▶ EXTRACTED TEXT
────────────────

From dd80774af396d23ced42a756508d802a221ba829 Mon Sep 17 00:00:00 2001
From: mtairum <mtairum@tenstorrent.com>
Date: Wed, 30 Oct 2024 14:38:14 +0000
Subject: [PATCH] #13368: Add 70b repack weight script

---
 .../llama3/scripts/repack_weights_70b.py      | 95 +++++++++++++++++++
 1 file changed, 95 insertions(+)
 create mode 100644 models/demos/llama3/scripts/repack_weights_70b.py

diff --git a/models/demos/llama3/scripts/repack_weights_70b.py b/models/demos/llama3/scripts/repack_weights_70b.py
new file mode 100644
index 000000000000..f08d49a56223
--- /dev/null
+++ b/models/demos/llama3/scripts/repack_weights_70b.py
@@ -0,0 +1,95 @@
+# SPDX-FileCopyrightText: © 2023 Tenstorrent Inc.
+
+# SPDX-License-Identifier: Apache-2.0
+
+"""
+Llama2-70B weights are saved as 8 sharded checkpoints. Loading weights for a
+single layer is slow since we load all 80 layers into memory to construct the
+model. This script repacks the weights into checkpoints chunked by layers to
+speed up development.
+"""
+import math
+from pathlib import Path
+import torch
+from tqdm import tqdm
+from collections import defaultdict
+import argparse
+import shutil
+
+
+def layer_num(key):
+    if "layers" in key:
+        return int(key.split("layers.")[1].split(".")[0])
+    return 0
+
+
+def chunk_key(key, chunk_size):
+    """
+    Return the chunk number that a key should go into
+    """
+    chunk_id = layer_num(key) // chunk_size
+    print(f"Key: {key} -> chunk_id: {chunk_id}")
+    return chunk_id
+
+
+def repack(in_dir, out_dir, chunk_size, num_layers, hidden_size):
+    """
+    Repack llama2-70b weights into checkpoints chunked by layers.
+    Non-layer weights are saved in the first checkpoint.
+    """
+    num_chunks = math.ceil(num_layers / chunk_size)
+    print(f"Repacking {num_layers} layers into {num_chunks} chunks of size {chunk_size}")
+    checkpoints = sorted(Path(in_dir).glob("*.pth"))
+    merged_checkpoints = defaultdict(list)
+    assert len(checkpoints) > 0, f"no checkpoint files found in {in_dir}"
+    print(f"Loading {len(checkpoints)} checkpoint files")
+    for ckpt in tqdm(checkpoints):
+        print(f"Checkpoint file: {ckpt}")
+        loaded_ckpt = torch.load(ckpt, map_location="cpu")
+        for key, value in loaded_ckpt.items():
+            merged_checkpoints[key].append(value)
+
+    # concat checkpoint values
+    chunks = [dict() for _ in range(num_chunks)]
+    for key, value in merged_checkpoints.items():
+        if len(value) == 1 or "norm" in key:
+            val = value[0]
+        else:
+            if (key == "tok_embeddings.weight" or key == "output.weight") and value[0].shape[1] == hidden_size:
+                # Concatenate along dimension 0 for llama3 token embeddings weight and lm head
+                val = torch.cat(value, dim=0)

────────────────

▶ DATA SECTION
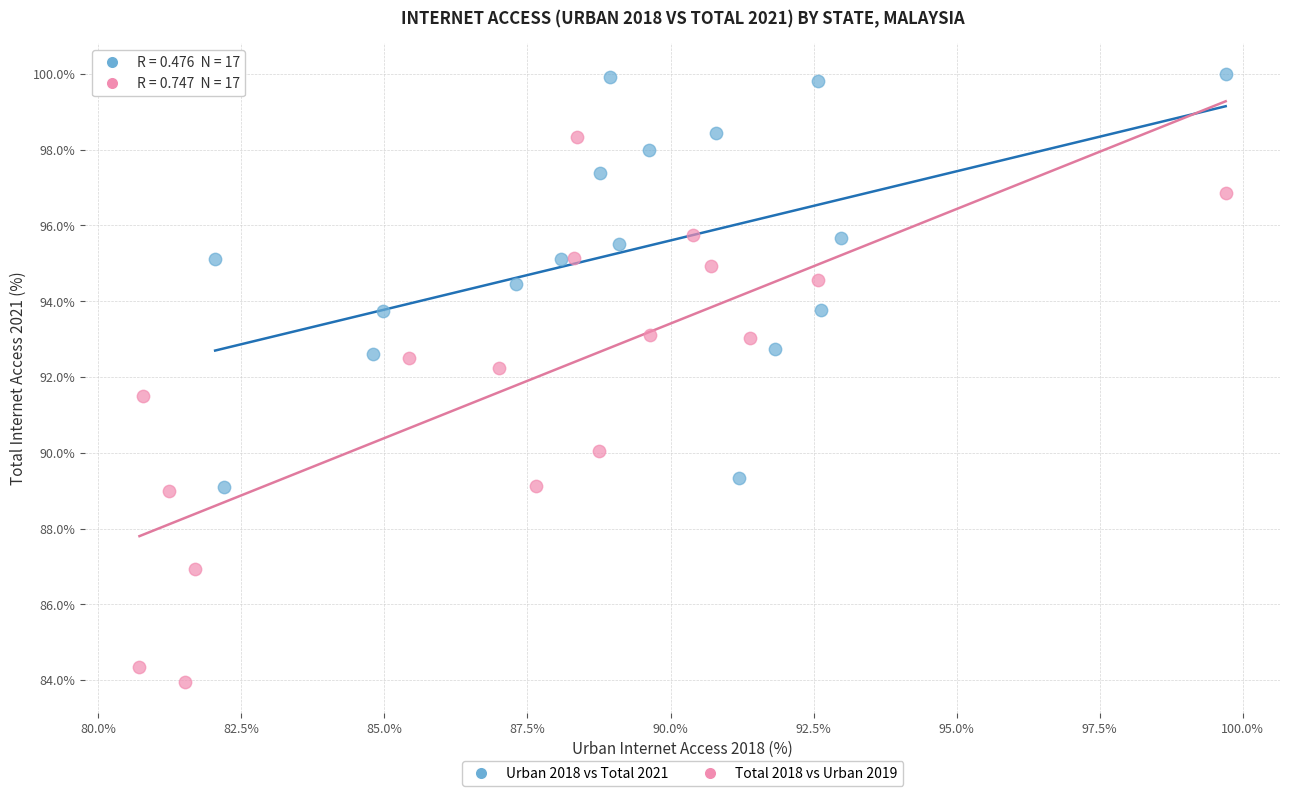

Which series has the widest spread of Y values?

Total 2018 vs Urban 2019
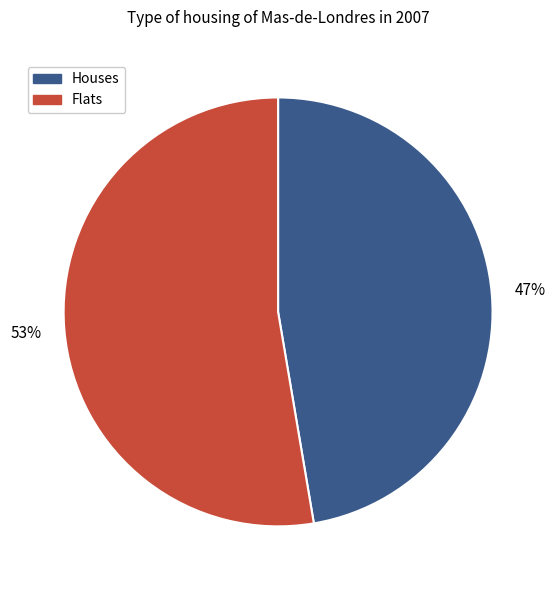

To the nearest percent, what is the average slice percentage?

50%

────────────────

▶ DIRECTIONS
a) According to the docstring at the top of the patch, why does the script repack the Llama2-70B weights into checkpoints chunked by layers?
b) Repeat everything in the patch from "From dd80774af396d23ced42a756508d802a221ba829 Mon" down to "changed, 95 insertions(+)".

▶ PROBLEM SOLUTIONS
a) The weights are saved as 8 sharded checkpoints. Loading the weights for even a single layer is therefore slow, because all 80 layers must be loaded into memory to construct the model. Repacking them into layer-chunked checkpoints speeds up development.

b)
From dd80774af396d23ced42a756508d802a221ba829 Mon Sep 17 00:00:00 2001
From: mtairum <mtairum@tenstorrent.com>
Date: Wed, 30 Oct 2024 14:38:14 +0000
Subject: [PATCH] #13368: Add 70b repack weight script

---
 .../llama3/scripts/repack_weights_70b.py      | 95 +++++++++++++++++++
 1 file changed, 95 insertions(+)